**DESCRIPTION OF THE TASK**
For the records below, give the number of lines that include the string "itinerera". Nothing else belongs in the answer.
═══
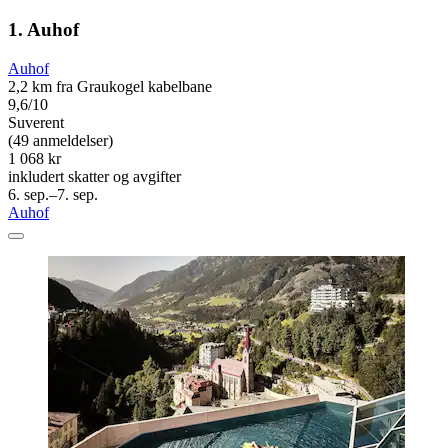
1. Auhof
Auhof
2,2 km fra Graukogel kabelbane
9,6/10
Suverent
(49 anmeldelser)
1 068 kr
inkludert skatter og avgifter
6. sep.–7. sep.
Auhof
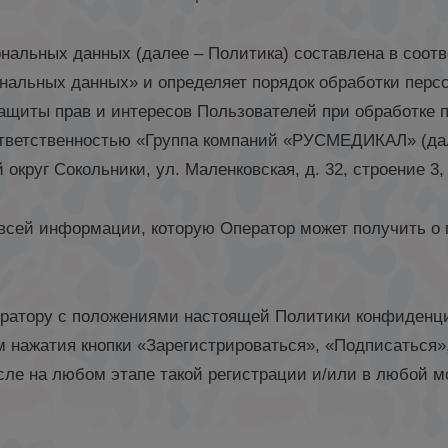
ональных данных (далее – Политика) составлена в соот
сональных данных» и определяет порядок обработки пер
защиты прав и интересов Пользователей при обработке 
ответственностью «Группа компаний «РУСМЕДИКАЛ» (дал
й округ Сокольники, ул. Маленковская, д. 32, строение 3
 всей информации, которую Оператор может получить о 
ператору с положениями настоящей Политики конфиденц
 нажатия кнопки «Зарегистрироваться», «Подписаться
исле на любом этапе такой регистрации и/или в любой 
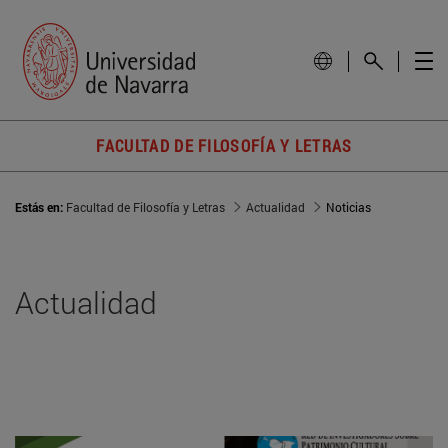
FACULTAD DE FILOSOFÍA Y LETRAS
Estás en:
Facultad de Filosofía y Letras
Actualidad
Noticias
Actualidad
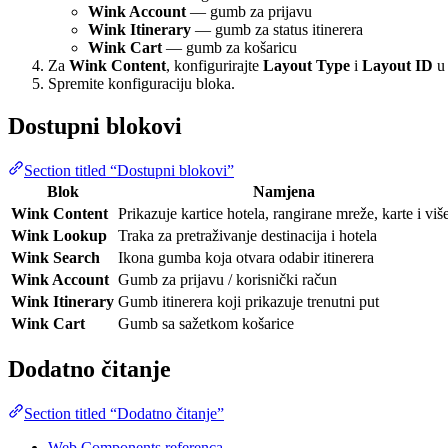
Wink Account
— gumb za prijavu
Wink Itinerary
— gumb za status itinerera
Wink Cart
— gumb za košaricu
Za
Wink Content
, konfigurirajte
Layout Type
i
Layout ID
u 
Spremite konfiguraciju bloka.
Dostupni blokovi
Section titled “Dostupni blokovi”
Blok
Namjena
Wink Content
Prikazuje kartice hotela, rangirane mreže, karte i viš
Wink Lookup
Traka za pretraživanje destinacija i hotela
Wink Search
Ikona gumba koja otvara odabir itinerera
Wink Account
Gumb za prijavu / korisnički račun
Wink Itinerary
Gumb itinerera koji prikazuje trenutni put
Wink Cart
Gumb sa sažetkom košarice
Dodatno čitanje
Section titled “Dodatno čitanje”
Web Components referenca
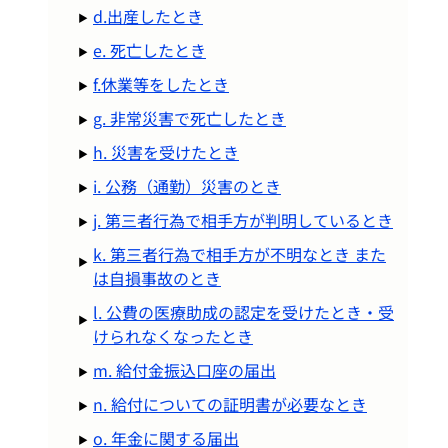
d.出産したとき
e. 死亡したとき
f.休業等をしたとき
g. 非常災害で死亡したとき
h. 災害を受けたとき
i. 公務（通勤）災害のとき
j. 第三者行為で相手方が判明しているとき
k. 第三者行為で相手方が不明なとき また
は自損事故のとき
l. 公費の医療助成の認定を受けたとき・受
けられなくなったとき
m. 給付金振込口座の届出
n. 給付についての証明書が必要なとき
o. 年金に関する届出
═══
**ANSWER TO THIS EXERCISE**
3